§ Task requirements
a) According to the Kenya Climate Ventures article, in what year did the fund launch?
b) Pick up the Kenya Climate Ventures article after its final sentence and keep writing it.

§ Document text
▼

The COP26 global climate summit in Glasgow, UK, has exceeded global expectations for commitments to climate action. But too little capital is being allocated to climate change adaptation, particularly in emerging markets, which are bearing the brunt of climate impacts to which they have contributed little. (Indeed, at COP26, emerging market nations demanded $1.3 trillion per year in climate financing from wealthy countries.)
Kenya Climate Ventures (KCV) is among a small number of African VC firms committed to investing in technologies and businesses supporting climate change adaptation. The Nairobi-based fund launched in 2016 as an early investment vehicle for incubated companies at the Kenya Climate Innovation Center (KCIC), an initiative of the World Bank to develop and test promising new climate technologies.
But KCV’s early work didn’t quite go as planned. Now the five-year-old fund is taking a broader view of climate investing in Kenya, backing new technologies, existing solutions, and businesses on the frontlines of climate change.
AFN caught up with KCV CEO Victor Ndiege (VN), who has been a the helm of the venture fund since February 2020. He shared why a five-year pilot led to a new investment thesis and strategy, and why other VCs need to challenge their notions of what it means to be a tech investor in Africa’s agriculture sector.

▲

§ Given information

▼

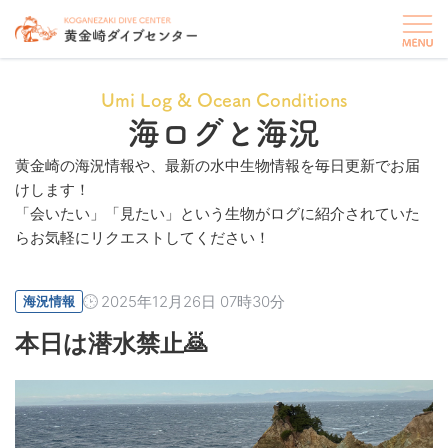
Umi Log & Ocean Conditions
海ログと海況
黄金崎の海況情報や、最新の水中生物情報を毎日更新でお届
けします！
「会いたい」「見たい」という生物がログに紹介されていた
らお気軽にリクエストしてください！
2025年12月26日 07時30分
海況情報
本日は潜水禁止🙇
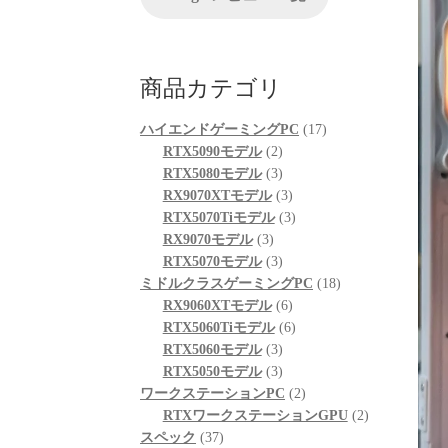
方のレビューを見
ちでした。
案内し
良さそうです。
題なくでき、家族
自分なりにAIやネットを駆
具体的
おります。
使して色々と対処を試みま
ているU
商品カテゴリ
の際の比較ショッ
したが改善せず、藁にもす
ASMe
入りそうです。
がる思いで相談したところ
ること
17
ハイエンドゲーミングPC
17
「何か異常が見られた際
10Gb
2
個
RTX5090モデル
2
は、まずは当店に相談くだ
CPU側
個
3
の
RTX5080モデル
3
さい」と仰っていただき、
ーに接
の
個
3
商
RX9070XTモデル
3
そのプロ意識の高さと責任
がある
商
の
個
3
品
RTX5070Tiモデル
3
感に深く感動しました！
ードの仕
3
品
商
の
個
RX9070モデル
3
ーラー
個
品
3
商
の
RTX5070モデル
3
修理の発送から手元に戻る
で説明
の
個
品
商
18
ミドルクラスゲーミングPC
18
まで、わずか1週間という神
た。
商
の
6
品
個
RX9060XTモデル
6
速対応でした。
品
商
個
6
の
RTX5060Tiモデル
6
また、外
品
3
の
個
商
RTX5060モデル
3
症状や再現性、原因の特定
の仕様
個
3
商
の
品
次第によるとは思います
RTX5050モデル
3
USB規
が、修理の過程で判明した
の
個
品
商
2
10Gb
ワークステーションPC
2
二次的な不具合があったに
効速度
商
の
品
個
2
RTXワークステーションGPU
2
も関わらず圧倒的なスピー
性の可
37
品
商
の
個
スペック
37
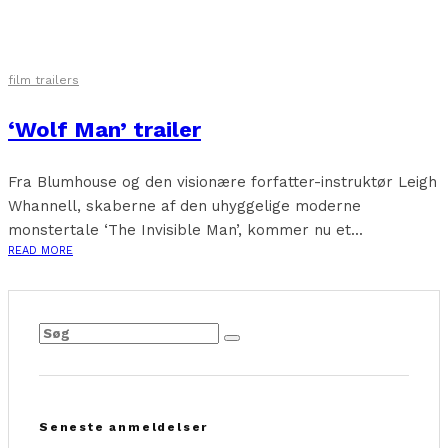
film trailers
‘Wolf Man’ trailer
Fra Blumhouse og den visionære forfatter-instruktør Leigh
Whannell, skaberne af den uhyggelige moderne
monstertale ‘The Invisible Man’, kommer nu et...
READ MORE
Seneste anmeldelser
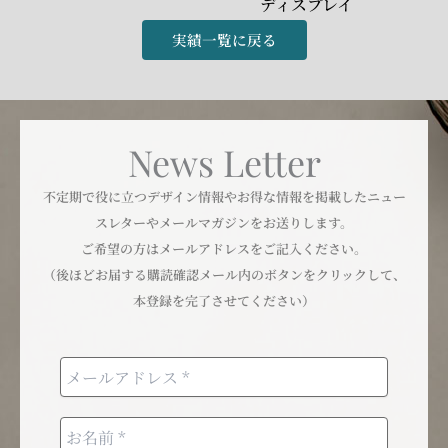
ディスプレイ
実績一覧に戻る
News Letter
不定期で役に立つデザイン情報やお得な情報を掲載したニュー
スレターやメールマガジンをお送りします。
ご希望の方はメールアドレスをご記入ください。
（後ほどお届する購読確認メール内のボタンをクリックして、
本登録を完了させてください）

▲

§ Solved tasks
a) 2016

b)
AFN: Give us a bit of the background on KCV – where it is now from where it started.
VN: I joined KCV in February 2020, as it was about to complete its pilot phase. KCV started as a program between the World Bank and KCIC, with support from Danish development corporation Danida and the UK. The idea was to find a way to finance climate-smart technologies that were graduating from incubation to acceleration.
About a year before the end of the pilot program, the thinking was either they needed to close it or find a team that could transform it into an institution, and therefore continue to do climate financing.
We have since increased our portfolio from three enterprises to 20, increased our assets under management from $1.3 million to $4 million, [of which] the agribusiness portfolio accounts for 55% of our investments in terms of value — $2.2 million — and 10 of 20 portfolio companies.
AFN: The early days of KCV were all about investing in new climate technologies. Has the strategy changed?
VN: There were three major areas of the previous strategy that have now changed. Previously, the thinking was around investing in innovations that have gone through incubation, and specifically KCIC’s pipeline. Now, KCV invests in both early and growth-stage companies. The growth-stage component recognizes that we can support businesses with capital and business support to improve their use of technology and their business models.
[This approach] allows us to continuously improve upon climate-smart solutions that are actually enabling communities to be resilient, without only thinking about new technologies or new solutions. We are looking [at climate solutions] from a market systems point of view. ‘Newness’ is no longer a focus; technology can be part of a solution.
With that, we have broadened our pipeline, sourcing from transaction advisors and venture funds that want us to co-finance with them.
AFN: If KCV’s mandate is climate investing, how come so much of your portfolio is focused on agriculture versus, say, clean energy?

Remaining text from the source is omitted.